Love, Lies and Lizzie by Rosie Rushton

This is a modern, British teen version of Pride and Prejudice that, when I read it I couldn’t help compare to Sweet Valley High. You’re right to read that as a dis of sorts, but, somewhat to my dismay, I wanted to see how everything was resolved (just as once I did with the twins in the aforementioned series).

Mary becomes Meredith, an annoying know-it-all obsessed with saving the environment. Lydia and Katie are twins, both silly and ignorant, with the former much more popular and confident than the latter until after “the fall.” Mrs. Bennet inherits money (the text says that an old man, a distant relative, had a fond memory of little girl Alice—like the Sense and Sensibility inheritance? But why would he think that the rest of her family was unworthy? What happened to the smart brother, Mr. Gardiner, here Mr. Frognalls? And how did Rushton decide which names to keep and which to scrap?)
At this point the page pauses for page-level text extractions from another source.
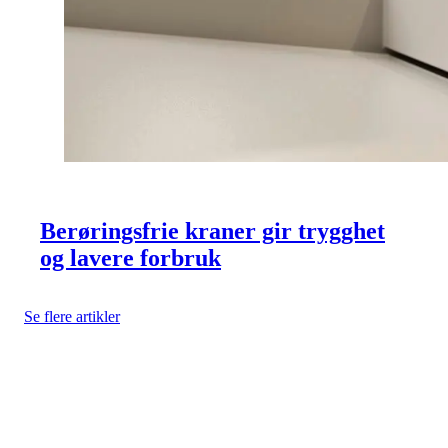
Berøringsfrie kraner gir trygghet
og lavere forbruk
Se flere artikler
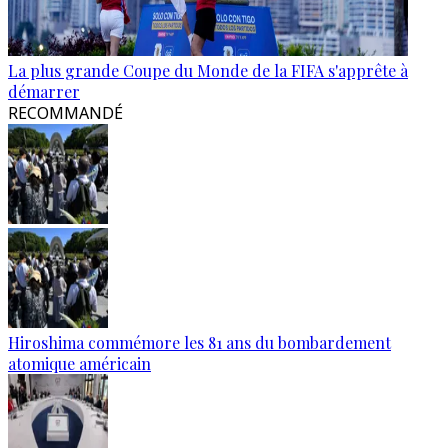
La plus grande Coupe du Monde de la FIFA s'apprête à
démarrer
RECOMMANDÉ
Hiroshima commémore les 81 ans du bombardement
atomique américain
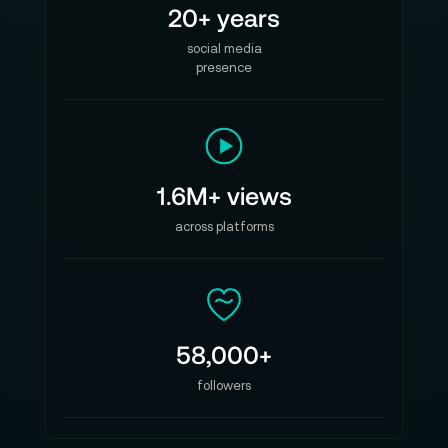
20+ years
social media
presence
1.6M+ views
across platforms
58,000+
followers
Let’s address the annoying facets first: 1. the teenagers are annoying, especially Lydia. They make poor decisions, and with a lot less analysis than most of the teens with whom I work on a daily basis. 2. There are Britishisms that obscured meaning for a nice, American reader who is perfectly happy to pepper conversations with an “indeed” as need be, but who has little knowledge of a dad going “spare,” a mom getting a “bit squiffy,”  or a friend “slag[ging] off . . . mates from the comprehensive.” 3. Lizzie actually refers to “that Pride and Prejudice DVD,” which is over the top.
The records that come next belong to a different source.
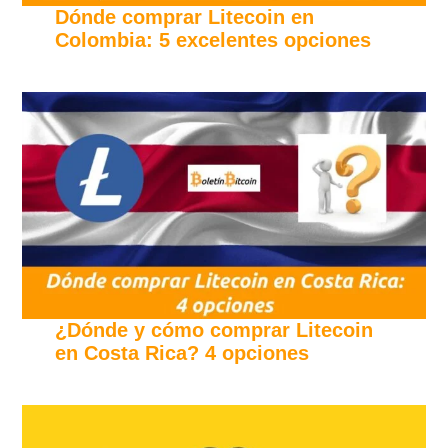
Dónde comprar Litecoin en
Colombia: 5 excelentes opciones
¿Dónde y cómo comprar Litecoin
en Costa Rica? 4 opciones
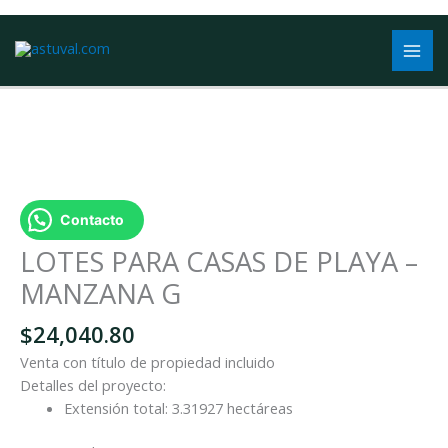
Ir
al
contenido
LOTES
PARA
CASAS
Contacto
DE
PLAYA
LOTES PARA CASAS DE PLAYA –
-
MANZANA G
MANZANA
G
$
24,040.80
cantidad
Venta con título de propiedad incluido
Detalles del proyecto:
Extensión total: 3.31927 hectáreas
As for the fun parts, I did genuinely care about the characters, and some of Rushton’s maneuverings are clever, if not subtle. Jane falls off a horse of Bingley’s, much like her mom’s hand got broken in her dad’s company, before they were a couple. Injury brought the latter couple together, and the text hints that it will do the same for the former. Once Jane is injured, Darcy overhears her (deliriously) call out her ex-boyfriend’s name, which provides motivation for him to try to spare his friend from falling too hard for her. (Awkward, however, is that Bingley is not at the hospital because of “family business,” and that Caroline, who witnessed the injury, makes no appearance either.)  When Bingley learns of Jane’s fall and appears on the scene, his concern is genuine, as is his surprise that Darcy would still be there, given Darcy’s recent reasons to despise hospitals. We thus get a hint early on of Darcy’s suffering and either his basic goodness (in staying for Jane’s sake) or his interest in Lizzie (in staying for hers).
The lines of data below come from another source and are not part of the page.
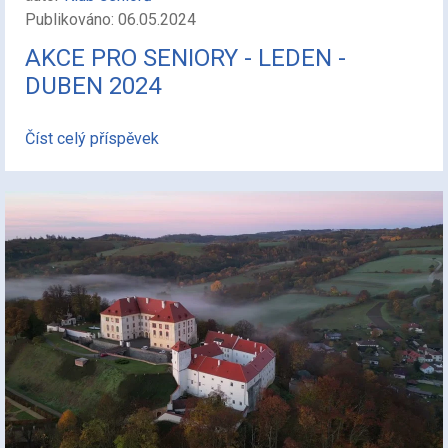
Publikováno: 06.05.2024
AKCE PRO SENIORY - LEDEN -
DUBEN 2024
Číst celý příspěvek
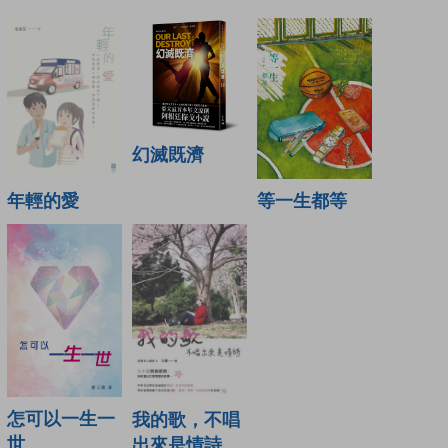
幻滅既濟
年輕的愛
等一生都等
怎可以一生一
我的歌，不唱
世
出來是情詩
Lady Catherine appears as Katrina, a hotel magnate (as she was in Bride and Prejudice) in France, and her new employee is Mr. Collins, here Drew. Mrs. Forster is still party to Lydia’s disgrace, but this time because she goes off with her lover and leaves her daughter, Amber, and Lydia, alone. When Darcy and Wickham encounter each other, Rushton has Darcy turn white, and Wickham, red, which always causes some debate in our circles.

The resolution happens quickly and to “everybody’s satisfaction,” as our Elizabeth Bennet would say, but though I got hooked, I’d recommend this text more for teenage fans of Austen, than for most adults.